• Текст для разбора:
::::::

О стоматологии тут рассказывают особо: именно тогда зубоврачевание было впервые показано как самостоятельная область медицины. Выставку посетили 750 тысяч человек.

М. Кузыбаева — научный сотрудник НИИ истории медицины РАМН.

А еще три автора доказательно пишут в октябрьской книжке “ВИ”, что отечественной историософией личность и деятельность Столыпина вообще не изучена.

 

Алла Латынина. Дар веры и дар философского вопрошания. — “Знамя”, 2012, № 10.

Статья о книге Ренаты Гальцевой и Ирины Роднянской “К портретам русских мыслителей” (2012).

::::::

• Задание:
Перепишите приведенный выше текст для разбора полностью, не меняя в нем ни слова.

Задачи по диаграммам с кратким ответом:

::::::

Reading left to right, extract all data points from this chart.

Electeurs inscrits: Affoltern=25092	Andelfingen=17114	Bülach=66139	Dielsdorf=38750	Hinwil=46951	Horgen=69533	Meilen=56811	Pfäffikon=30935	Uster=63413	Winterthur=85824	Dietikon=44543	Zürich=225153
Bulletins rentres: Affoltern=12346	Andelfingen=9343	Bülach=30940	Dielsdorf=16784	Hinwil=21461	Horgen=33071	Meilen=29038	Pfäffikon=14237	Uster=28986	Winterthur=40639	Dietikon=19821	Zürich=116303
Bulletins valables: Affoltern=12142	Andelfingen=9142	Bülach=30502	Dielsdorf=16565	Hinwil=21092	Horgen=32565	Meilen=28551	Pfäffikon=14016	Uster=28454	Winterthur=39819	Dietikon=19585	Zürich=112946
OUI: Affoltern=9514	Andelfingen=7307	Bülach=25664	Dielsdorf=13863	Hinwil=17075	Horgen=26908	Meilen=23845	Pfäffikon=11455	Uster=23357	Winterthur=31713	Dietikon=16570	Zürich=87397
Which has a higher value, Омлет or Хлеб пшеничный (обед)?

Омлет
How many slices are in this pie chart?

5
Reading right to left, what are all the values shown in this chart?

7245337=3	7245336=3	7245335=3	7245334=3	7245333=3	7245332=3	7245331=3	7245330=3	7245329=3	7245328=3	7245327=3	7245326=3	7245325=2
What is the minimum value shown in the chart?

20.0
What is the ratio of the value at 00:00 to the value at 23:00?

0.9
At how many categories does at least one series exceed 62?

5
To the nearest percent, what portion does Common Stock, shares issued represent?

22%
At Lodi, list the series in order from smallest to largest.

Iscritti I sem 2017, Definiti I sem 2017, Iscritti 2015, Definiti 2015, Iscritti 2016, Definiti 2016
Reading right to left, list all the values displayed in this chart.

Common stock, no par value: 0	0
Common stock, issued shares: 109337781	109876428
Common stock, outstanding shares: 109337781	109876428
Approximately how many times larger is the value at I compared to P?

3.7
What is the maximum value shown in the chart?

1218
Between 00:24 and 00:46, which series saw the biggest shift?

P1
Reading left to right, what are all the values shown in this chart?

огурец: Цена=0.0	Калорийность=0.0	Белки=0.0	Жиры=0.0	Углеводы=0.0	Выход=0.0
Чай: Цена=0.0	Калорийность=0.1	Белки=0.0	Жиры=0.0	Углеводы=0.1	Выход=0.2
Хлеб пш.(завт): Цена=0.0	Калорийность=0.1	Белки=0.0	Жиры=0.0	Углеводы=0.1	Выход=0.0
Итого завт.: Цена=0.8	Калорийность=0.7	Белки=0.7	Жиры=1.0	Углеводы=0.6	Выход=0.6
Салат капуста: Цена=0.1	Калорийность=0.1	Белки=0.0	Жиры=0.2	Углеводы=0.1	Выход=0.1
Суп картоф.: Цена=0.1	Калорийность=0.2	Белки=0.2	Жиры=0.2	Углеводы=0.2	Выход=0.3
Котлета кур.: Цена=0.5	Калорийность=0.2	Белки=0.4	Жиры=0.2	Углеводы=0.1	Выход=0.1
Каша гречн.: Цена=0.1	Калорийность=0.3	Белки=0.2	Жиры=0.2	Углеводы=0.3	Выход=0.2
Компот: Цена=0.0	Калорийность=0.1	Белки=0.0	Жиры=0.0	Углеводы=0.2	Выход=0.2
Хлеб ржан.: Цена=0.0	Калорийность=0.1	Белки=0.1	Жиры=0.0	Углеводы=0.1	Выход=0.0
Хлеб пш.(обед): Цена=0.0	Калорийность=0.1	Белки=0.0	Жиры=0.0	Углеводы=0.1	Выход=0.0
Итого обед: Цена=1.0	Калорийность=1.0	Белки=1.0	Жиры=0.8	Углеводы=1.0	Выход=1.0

::::::

• Ответ:
О стоматологии тут рассказывают особо: именно тогда зубоврачевание было впервые показано как самостоятельная область медицины. Выставку посетили 750 тысяч человек.

М. Кузыбаева — научный сотрудник НИИ истории медицины РАМН.

А еще три автора доказательно пишут в октябрьской книжке “ВИ”, что отечественной историософией личность и деятельность Столыпина вообще не изучена.

 

Алла Латынина. Дар веры и дар философского вопрошания. — “Знамя”, 2012, № 10.

Статья о книге Ренаты Гальцевой и Ирины Роднянской “К портретам русских мыслителей” (2012).